◆ Exercise description: The response should consist of the data below, copied exactly, with no pictures in it.

◆ Extracted material:
+ + +

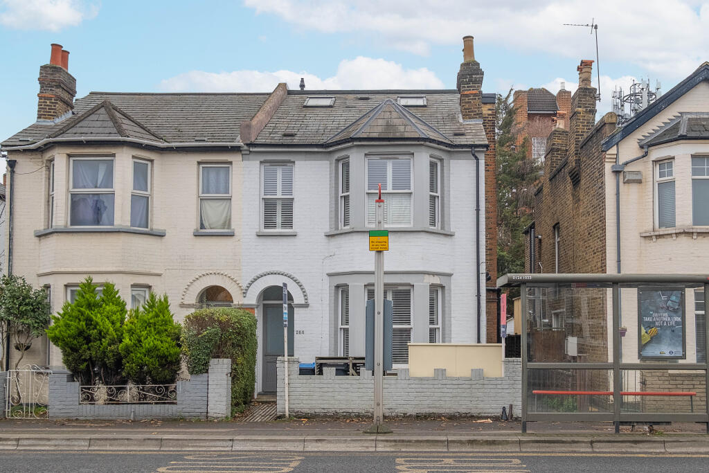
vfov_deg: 45.0
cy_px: 236
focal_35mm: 29
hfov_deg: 63.7
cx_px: 354
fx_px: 571
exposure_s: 1/200
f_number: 6.4
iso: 500
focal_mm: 19.1
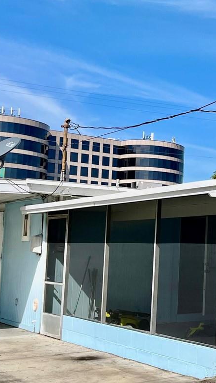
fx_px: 590
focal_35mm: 58
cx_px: 331
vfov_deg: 36.0
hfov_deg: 18.3
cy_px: 208
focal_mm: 5.1
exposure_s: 1/4149
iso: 50
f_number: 1.6
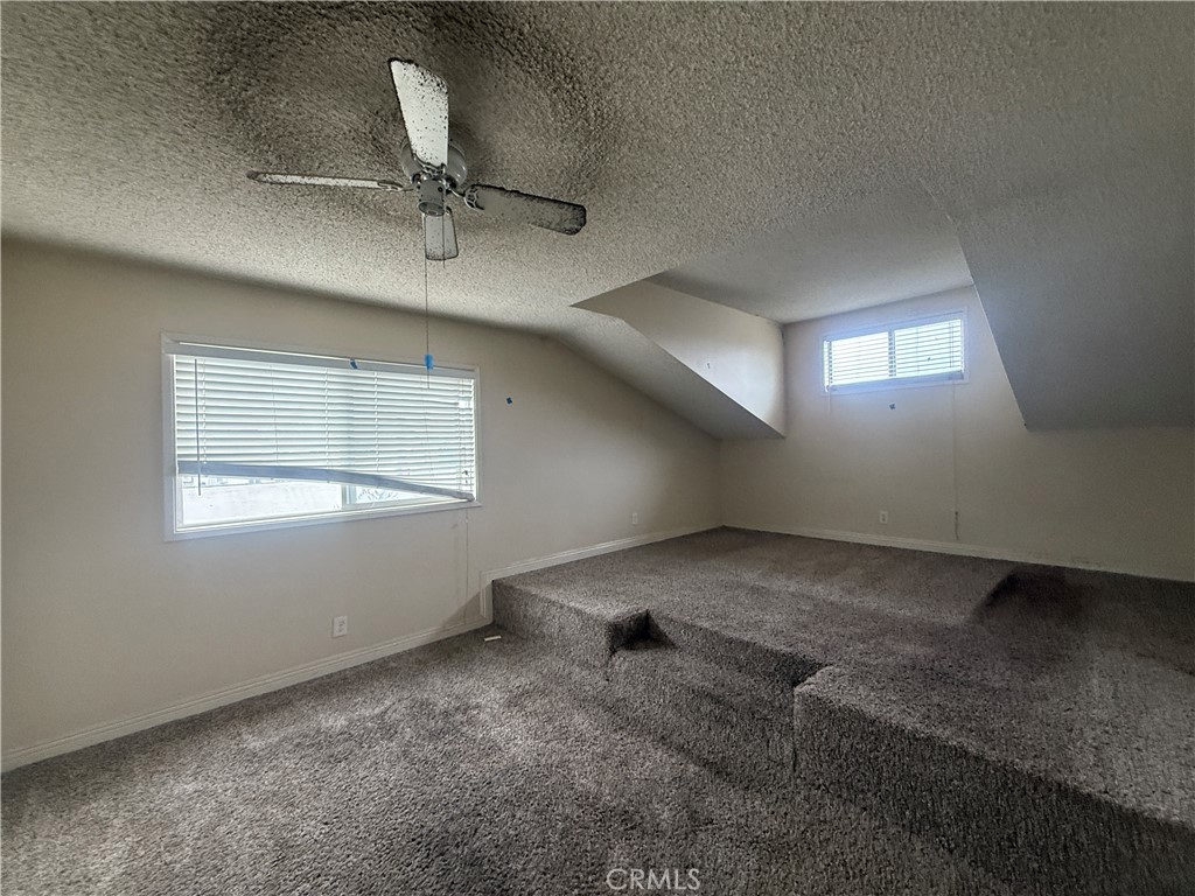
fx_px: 483
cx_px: 598
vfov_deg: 85.7
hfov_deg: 102.1
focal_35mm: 14
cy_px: 448
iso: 400
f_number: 2.2
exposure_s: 1/60
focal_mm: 2.22
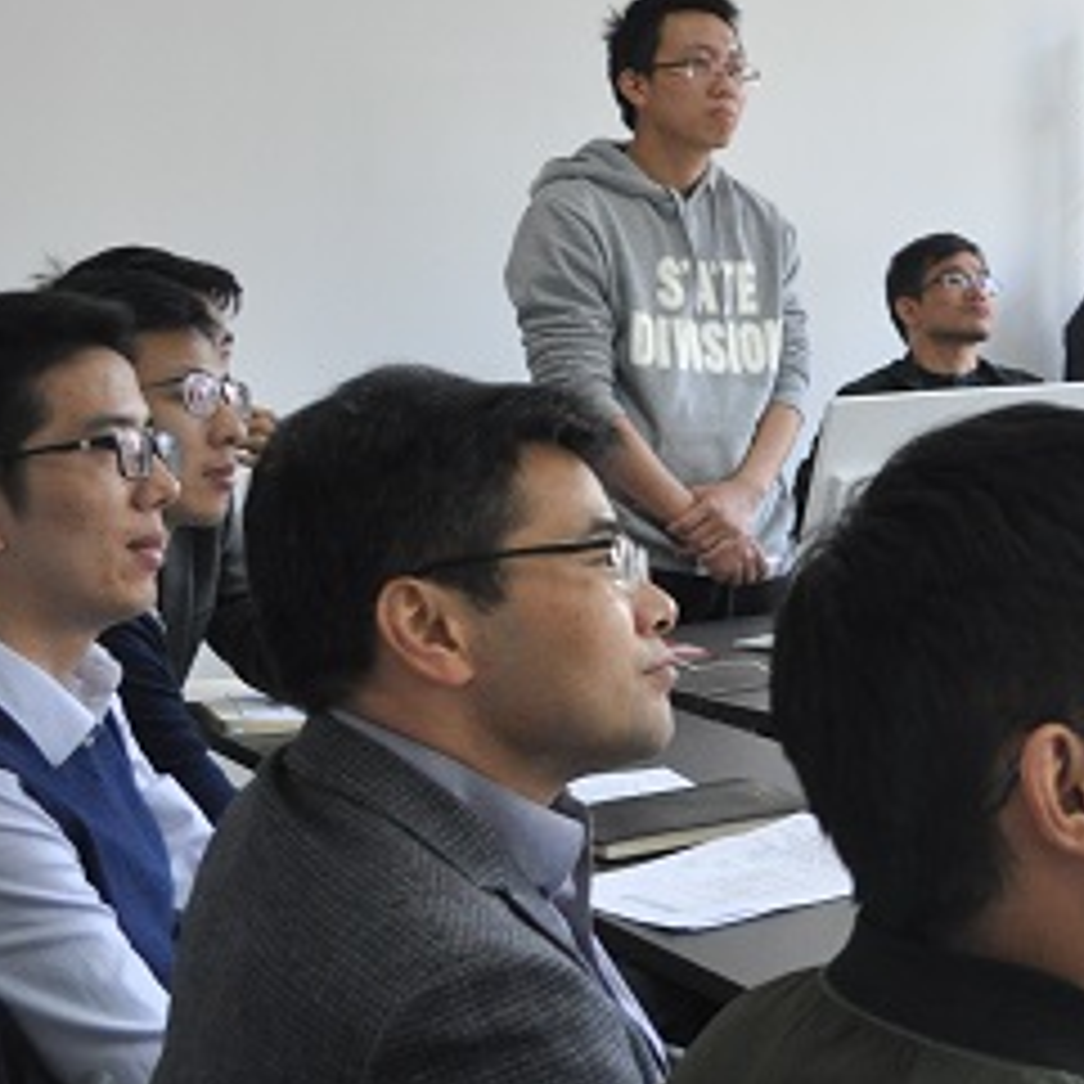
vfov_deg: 22.8
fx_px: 2693
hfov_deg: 20.2
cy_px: 502
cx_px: 1538
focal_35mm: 76
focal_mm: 18
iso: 800
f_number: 4
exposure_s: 1/60
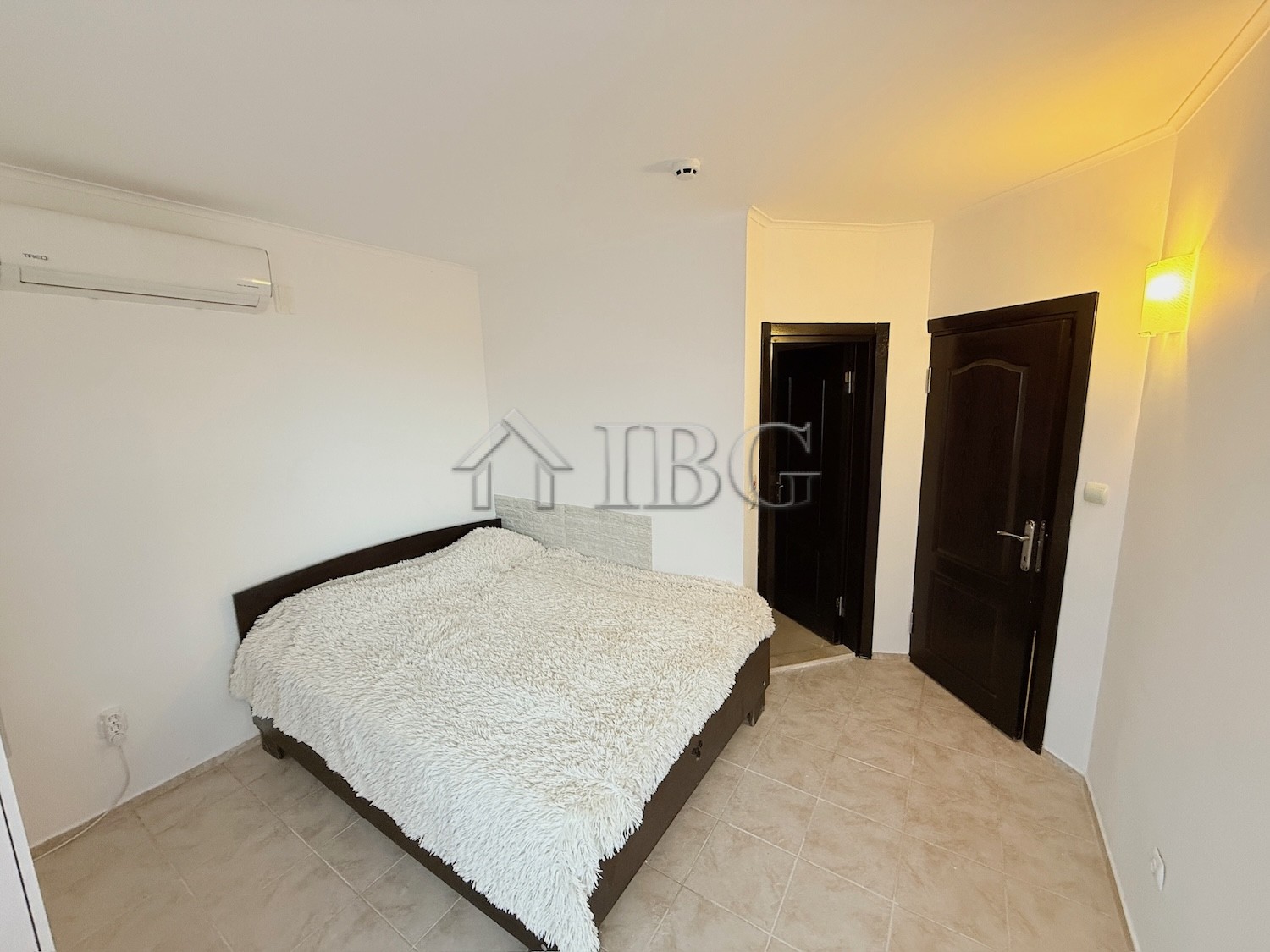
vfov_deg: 85.7
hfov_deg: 102.1
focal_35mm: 14
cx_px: 635
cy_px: 476
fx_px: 514
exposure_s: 1/50
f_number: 2.2
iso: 250
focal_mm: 2.22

+ + +

◆ The answer:
vfov_deg: 45.0
cy_px: 236
focal_35mm: 29
hfov_deg: 63.7
cx_px: 354
fx_px: 571
exposure_s: 1/200
f_number: 6.4
iso: 500
focal_mm: 19.1
fx_px: 590
focal_35mm: 58
cx_px: 331
vfov_deg: 36.0
hfov_deg: 18.3
cy_px: 208
focal_mm: 5.1
exposure_s: 1/4149
iso: 50
f_number: 1.6
fx_px: 483
cx_px: 598
vfov_deg: 85.7
hfov_deg: 102.1
focal_35mm: 14
cy_px: 448
iso: 400
f_number: 2.2
exposure_s: 1/60
focal_mm: 2.22
vfov_deg: 22.8
fx_px: 2693
hfov_deg: 20.2
cy_px: 502
cx_px: 1538
focal_35mm: 76
focal_mm: 18
iso: 800
f_number: 4
exposure_s: 1/60
vfov_deg: 85.7
hfov_deg: 102.1
focal_35mm: 14
cx_px: 635
cy_px: 476
fx_px: 514
exposure_s: 1/50
f_number: 2.2
iso: 250
focal_mm: 2.22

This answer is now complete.